The edge of their seats
Lessons from Gilmore, Australia’s most marginal electorateOctober 2012
Encounters
In January 1985, a little bird flew into Billy Connolly’s life. At least that’s the way the Big Yin puts it.
Connolly was beginning his Australian tour with a series of shows at the Sydney Opera House, and one night his Glasgow-born mate Mark Knopfler joined him on stage. After the show, Knopfler introduced the funnyman to a member of the audience – “Australia’s greatest living artist, although I didn’t know it at the time.”
After a lifetime of getting hammered and waking up wearing an internal balaclava, the former shipyard welder was giving grog a rest. The trio nevertheless retreated to a hotel bar, where the comedian, the painter and the guitarist proceeded to get along like a house on fire. The guy with the curly hair was a great laugh with “a lust for life”. He asked Billy if he did the same material every night. Billy said no, that he just riffed on a few favourite subjects. Whiteley bet him five dollars that he couldn’t do a completely different show the next night.
Billy accepted the challenge and duly won the bet. Whiteley handed over the fiver and said, “See you again tomorrow.” Connolly was famous for losing track of time while on stage. He’d once talked for over four hours, leaving the audience locked out of the car park. “Bugger off,” he told Whiteley. “Nobody’s got six hours.”

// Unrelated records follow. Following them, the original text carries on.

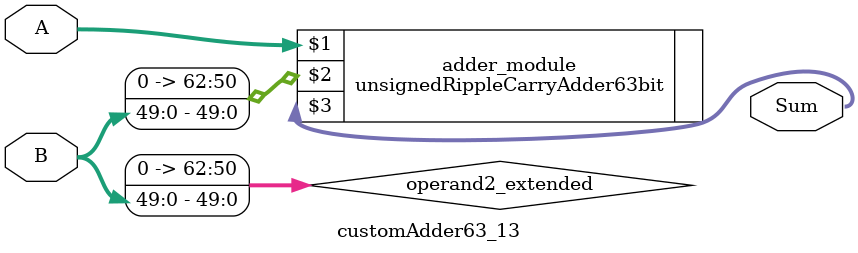
<source format=v>
module customAdder63_13(
                        input [62 : 0] A,
                        input [49 : 0] B,
                        
                        output [63 : 0] Sum
                );

        wire [62 : 0] operand2_extended;
        
        assign operand2_extended =  {13'b0, B};
        
        unsignedRippleCarryAdder63bit adder_module(
            A,
            operand2_extended,
            Sum
        );
        
        endmodule
        
</source>
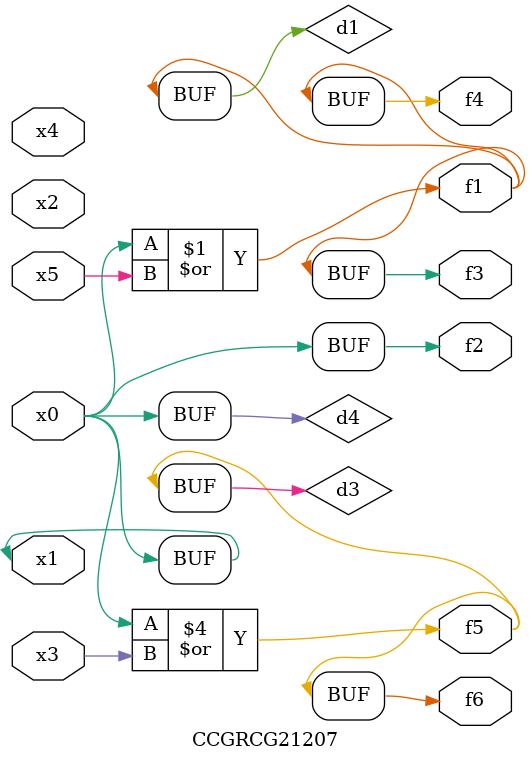
<source format=v>
module CCGRCG21207(
	input x0, x1, x2, x3, x4, x5,
	output f1, f2, f3, f4, f5, f6
);

	wire d1, d2, d3, d4;

	or (d1, x0, x5);
	xnor (d2, x1, x4);
	or (d3, x0, x3);
	buf (d4, x0, x1);
	assign f1 = d1;
	assign f2 = d4;
	assign f3 = d1;
	assign f4 = d1;
	assign f5 = d3;
	assign f6 = d3;
endmodule

</source>
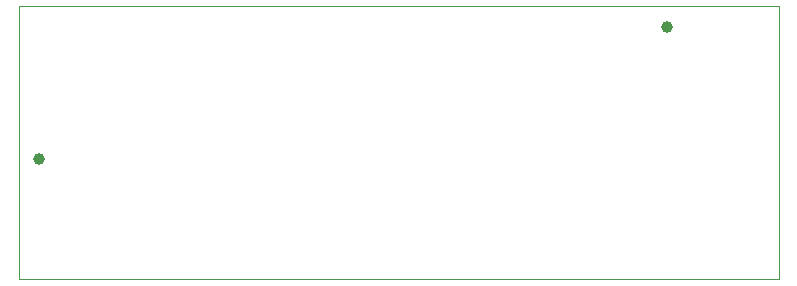
<source format=gbp>
G04*
G04 #@! TF.GenerationSoftware,Altium Limited,Altium Designer,19.0.15 (446)*
G04*
G04 Layer_Color=128*
%FSLAX24Y24*%
%MOIN*%
G70*
G01*
G75*
%ADD16C,0.0005*%
%ADD29C,0.0394*%
D16*
X25315Y0D02*
Y9094D01*
X0Y0D02*
Y9094D01*
X25315D01*
X0Y0D02*
X25315D01*
D29*
X670Y4010D02*
D03*
X21610Y8400D02*
D03*
M02*

</source>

Next day, Knopfler took him around to Whiteley’s new studio, an old T-shirt factory in Surry Hills. He thought the artist’s work was brill. Whiteley imitated a bowerbird eyeing off, then snatching, a shiny blue marble. Connolly was enormously chuffed to see his photograph hanging among Whiteley’s collection of favourite faces.
Whiteley was then at the pinnacle of his fame. Over a 25-year career he had made an indelible impression on Australia, creating an instantly recognisable body of work as fluid, exotic and occasionally grotesque as the Sydney that his art and uninhibited lifestyle seemed to embody.
Ten years after his first visit, Connolly returned to Whiteley’s studio. He had come to shoot a sequence for his World Tour of Australia television show. “He changed my life forever,” Connolly told his viewers as he capered enthusiastically around the artworks.
Whiteley wasn’t there, of course. He’d died three years earlier, at the age of 53. Connolly remains, on all available evidence, indestructible.